Things have changed dramatically during the last 10 years. You used to have two types of sales reps. The first were the relationship sellers who wined and dined clients. They were great buddies with all their customers. The second were the knowledge-based sales reps, the unpaid consultants. These reps brought value to clients with their ability to solve problems. They were able to maximize the value of printing for customers. Most sales reps actually fit somewhere in between the two extremes.
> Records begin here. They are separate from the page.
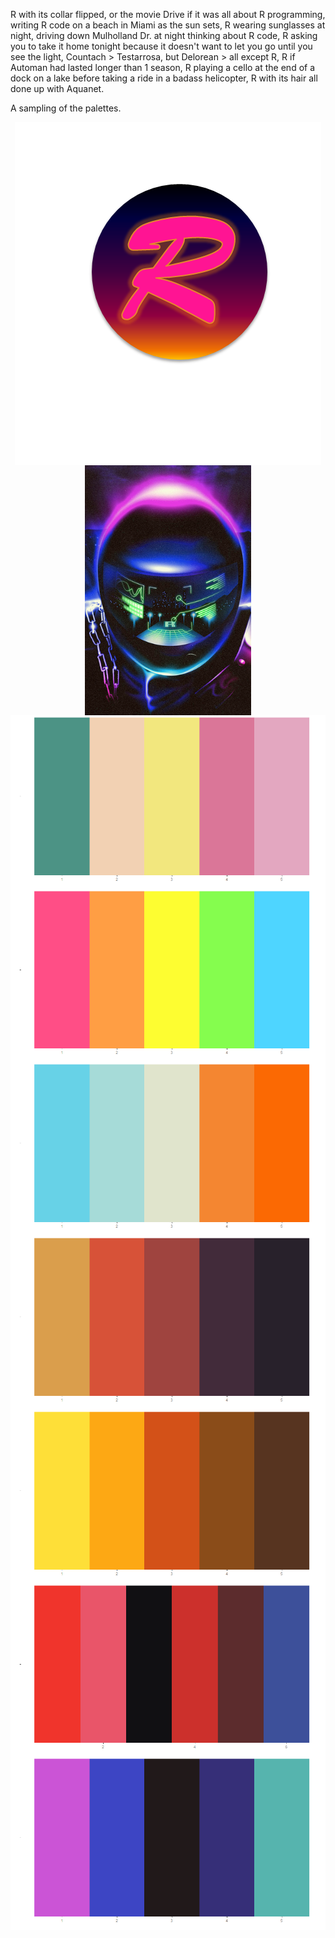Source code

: 
R with its collar flipped, or the movie Drive if it was all about R programming, 
  writing R code on a beach in Miami as the sun sets, R wearing sunglasses at night, 
  driving down Mulholland Dr. at night thinking about R code, 
  R asking you to take it home tonight because it doesn't want to let you go until you see the light, 
  Countach > Testarrosa, but Delorean > all except R, R if Automan had lasted longer than 1 season, 
  R playing a cello at the end of a dock on a lake before taking a ride in a badass helicopter, 
  R with its hair all done up with Aquanet.



A sampling of the palettes.

<img src="img/198R_1.png" style="display:block; margin: 0 auto;">
<img src="img/Destination_R.png" style="display:block; margin: 0 auto;" height=400px>
<img src="img/sonny.png" style="display:block; margin: 0 auto;">
<img src="img/malibu.png" style="display:block; margin: 0 auto;">
<img src="img/miami1.png" style="display:block; margin: 0 auto;">
<img src="img/sunset2.png" style="display:block; margin: 0 auto;">
<img src="img/seventies_aint_done_yet.png" style="display:block; margin: 0 auto;">
<img src="img/cobra.png" style="display:block; margin: 0 auto;">
<img src="img/electronic_night.png" style="display:block; margin: 0 auto;">


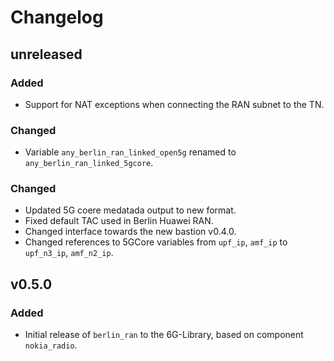 # Changelog

## unreleased
### Added
 - Support for NAT exceptions when connecting the RAN subnet to the TN.
### Changed
- Variable `any_berlin_ran_linked_open5g` renamed to `any_berlin_ran_linked_5gcore`.
 
### Changed
 - Updated 5G coere medatada output to new format.
 - Fixed default TAC used in Berlin Huawei RAN.
 - Changed interface towards the new bastion v0.4.0.
 - Changed references to 5GCore variables from `upf_ip`, `amf_ip` to `upf_n3_ip`, `amf_n2_ip`.

## v0.5.0
### Added
- Initial release of `berlin_ran` to the 6G-Library, based on component `nokia_radio`.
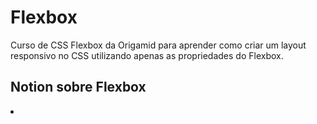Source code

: <h1>Flexbox</h1>
Curso de CSS Flexbox da Origamid para aprender como criar um layout responsivo no CSS utilizando apenas as propriedades do Flexbox.
<br>
<h2>Notion sobre Flexbox</h2>
<li><a href = "https://www.notion.so/Flex-Box-74db662d60f14f699bc4a39eb0a76f7c"></a></li>

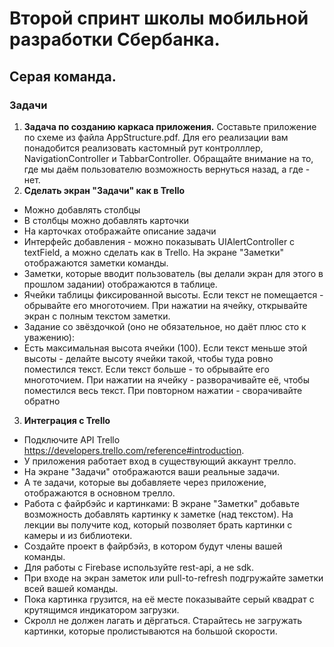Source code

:# Второй спринт школы мобильной разработки Сбербанка. 
## Серая команда.
### Задачи
1. **Задача по созданию каркаса приложения.** Составьте приложение по схеме из файла AppStructure.pdf. Для его реализации вам понадобится реализовать кастомный рут контролллер, NavigationController и TabbarController. Обращайте внимание на то, где мы даём пользователю возможность вернуться назад, а где - нет. 
2. **Сделать экран "Задачи" как в Trello** 
- Можно добавлять столбцы
- В столбцы можно добавлять карточки
- На карточках отображайте описание задачи
- Интерфейс добавления - можно показывать UIAlertController с textField, а можно сделать как в Trello.
  На экране "Заметки" отображаются заметки команды.
- Заметки, которые вводит пользователь (вы делали экран для этого в прошлом задании) отображаются в таблице.
- Ячейки таблицы фиксированной высоты. Если текст не помещается - обрывайте его многоточием. При нажатии на ячейку, открывайте экран с полным текстом заметки.
- Задание со звёздочкой (оно не обязательное, но даёт плюс сто к уважению):
- Есть максимальная высота ячейки (100). Если текст меньше этой высоты - делайте высоту ячейки такой, чтобы туда ровно поместился текст. Если текст больше - то обрывайте его многоточием. При нажатии на ячейку - разворачивайте её, чтобы поместился весь текст. При повторном нажатии - сворачивайте обратно
3. **Интеграция с Trello**
- Подключите API Trello https://developers.trello.com/reference#introduction.
- У приложения работает вход в существующий аккаунт трелло.
- На экране "Задачи" отображаются ваши реальные задачи.
- А те задачи, которые вы добавляете через приложение, отображаются в основном трелло.
- Работа с файрбэйс и картинками:
    В экране "Заметки" добавьте возможность добавлять картинку к заметке (над текстом). На лекции вы получите код, который позволяет брать картинки с камеры и из библиотеки.
- Создайте проект в файрбэйз, в котором будут члены вашей команды.
- Для работы с Firebase используйте rest-api, а не sdk.
- При входе на экран заметок или pull-to-refresh подгружайте заметки всей вашей команды.
- Пока картинка грузится, на её месте показывайте серый квадрат с крутящимся индикатором загрузки.
- Скролл не должен лагать и дёргаться. Старайтесь не загружать картинки, которые пролистываются на большой скорости.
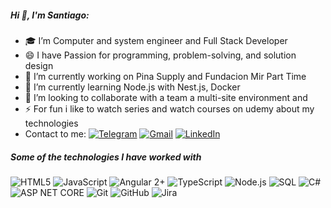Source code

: <!--
**Santiago503/Santiago503** is a ✨ _special_ ✨ repository because its `README.md` (this file) appears on your GitHub profile.

Here are some ideas to get you started:

- 🔭 I’m currently working on ...
- 🌱 I’m currently learning ...
- 👯 I’m looking to collaborate on ...
- 🤔 I’m looking for help with ...
- 💬 Ask me about ...
- 📫 How to reach me: ...
- 😄 Pronouns: ...
- ⚡ Fun fact: ...
-->

##### Hi 👋, I'm Santiago:
- 🎓 I’m Computer and system engineer and Full Stack Developer
- 😄 I have Passion for programming, problem-solving, and solution design
- 🔭 I’m currently working on Pina Supply and Fundacion Mir Part Time
- 🌱 I’m currently learning Node.js with Nest.js, Docker
- 👯 I’m looking to collaborate with a team a multi-site environment and 
- ⚡ For fun i like to watch series and watch courses on udemy about my technologies
- Contact to me: 
[![Telegram](https://img.shields.io/badge/-TELEGRAM-2CA5E0?style=for-the-badge&logo=telegram&logoColor=white)](https://t.me/adamalston)
[![Gmail](https://img.shields.io/badge/-GMAIL-D14836?style=for-the-badge&logo=gmail&logoColor=white)](mailto:santiago.503.es@gmail.com)
[![LinkedIn](https://img.shields.io/badge/-LINKEDIN-0077B5?style=for-the-badge&logo=linkedin&logoColor=white)](https://www.linkedin.com/in/santiago-encarnacion-smith-8260bb118)

##### Some of the technologies I have worked with
![HTML5](https://img.shields.io/badge/-HTML5-000000?style=flat&logo=html5)
![JavaScript](https://img.shields.io/badge/-JavaScript-000000?style=flat&logo=javascript)
![Angular 2+](https://img.shields.io/badge/Angular%202+-000000?style=flat&logo=Angular)
![TypeScript](https://img.shields.io/badge/-TypeScript-000000?style=flat&logo=typescript)
![Node.js](https://img.shields.io/badge/-Node.js-000000?style=flat&logo=node.js&logoColor=339933)
![SQL](https://img.shields.io/badge/-SQL-000000?style=flat&logo=postgresql)
![C#](https://img.shields.io/badge/-C%20Sharp-222222?style=flat&logo=microsoft&logoColor=blue)
![ASP NET CORE](https://img.shields.io/badge/ASP%20NET%20CORE-000000?style=flat&logo=microsoft)
![Git](https://img.shields.io/badge/-Git-000000?style=flat&logo=git&logoColor=F05032)
![GitHub](https://img.shields.io/badge/-GitHub-000000?style=flat&logo=github&logoColor=181717)
![Jira](https://img.shields.io/badge/-Jira-000000?style=flat&logo=jira-software&logoColor=white&logoColor=0052CC)

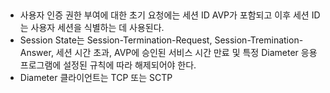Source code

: ## 
* 사용자 인증 권한 부여에 대한 초기 요청에는 세션 ID AVP가 포함되고 이후 세션 ID는 사용자 세션을 식별하는 데 사용된다.
* Session State는 Session-Termination-Request, Session-Tremination-Answer, 세션 시간 초과, AVP에 승인된 서비스 시간 만료 및 특정 Diameter 응용 프로그램에 설정된 규칙에 따라 해제되어야 한다.
* Diameter 클라이언트는 TCP 또는 SCTP 
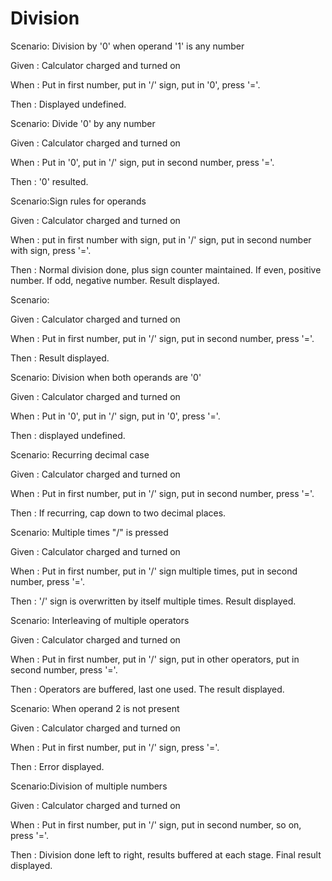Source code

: # Division

Scenario: Division by '0' when operand '1' is any number

Given : Calculator charged and turned on

When : Put in first number, put in '/' sign, put in '0', press '='.

Then : Displayed undefined.

Scenario: Divide '0' by any number

Given : Calculator charged and turned on

When : Put in '0', put in '/' sign, put in second number, press '='.

Then : '0' resulted.

Scenario:Sign rules for operands

Given : Calculator charged and turned on

When : put in first number with sign, put in '/' sign, put 
in second number with sign, press '='.

Then : Normal division done, plus sign counter maintained.
If even, positive number.
If odd, negative number. Result displayed.

Scenario:

Given : Calculator charged and turned on

When : Put in first number, put in '/' sign, put in second number, press '='.

Then : Result displayed.

Scenario: Division when both operands are '0'

Given : Calculator charged and turned on

When : Put in '0', put in '/' sign, put in '0', press '='.

Then : displayed undefined.

Scenario: Recurring decimal case

Given : Calculator charged and turned on

When : Put in first number, put in '/' sign, put in second number, press '='.

Then : If recurring, cap down to two decimal places.

Scenario: Multiple times "/" is pressed

Given : Calculator charged and turned on

When : Put in first number, put in '/' sign multiple times,
put in second number, press '='.

Then : '/' sign is overwritten by itself multiple times. Result displayed.

Scenario: Interleaving of multiple operators

Given : Calculator charged and turned on

When : Put in first number, put in '/' sign, put in other operators,
put in second number, press '='.

Then : Operators are buffered, last one used. The result displayed.

Scenario: When operand 2 is not present

Given : Calculator charged and turned on

When : Put in first number, put in '/' sign, press '='.

Then : Error displayed.

Scenario:Division of multiple numbers 

Given : Calculator charged and turned on

When : Put in first number, put in '/' sign, put in second number,
so on, press '='.

Then : Division done left to right, results buffered at each stage.
Final result displayed.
What’s changed is that many printing customers don’t need the first type of sales rep anymore. At the very least, they don’t have time to be wined and dined. But most important of all, they can find what they want on the Internet in less time. If you look at the really fast-growing companies in the printing industry, many of them are Internet based. The most obvious is Vistaprint which, in less than 10 years, has grown to more than US$250 million in annual sales. Other companies such as Pay for Less Printing, Pelican Printing and Amazing Print all seem to be doing well and are Internet based. They’ve eliminated sales reps by selling printing that doesn’t require a lot of knowledge to buy. These Internet-based printers need sharper marketing and search-engine optimization skills, for example, but they don’t need sales reps, and in particular, they don’t need relationship sellers.

Of course, not all printing can be bought over the Internet. Some printing requires a lot of knowledge and hand holding. You can’t just click a couple of buttons on a computer screen and get an annual report. Catalogues and magazines entail looking after many details that, if messed up, could be disastrous. And, with the push by some customers for distinctive ways of standing out from their competitors, there’s pressure on sales reps to be more knowledgeable than ever. The proliferation of different printing techniques such as lenticular, waterless, UV, stochastic, MetalFX, and hexachrome, is doing the same thing. The net results are that clients need sales reps who really know their stuff and really understand their needs.
The fundamental issue is that just any sales rep won’t do anymore. Only the really good ones, the expert, knowledgeable, consultant type—the ones who know so much that they are an asset to their clients—will do. The relationship-seller is disappearing into the sunset.
Alexander Donald is the publisher of Graphic Monthly Canada.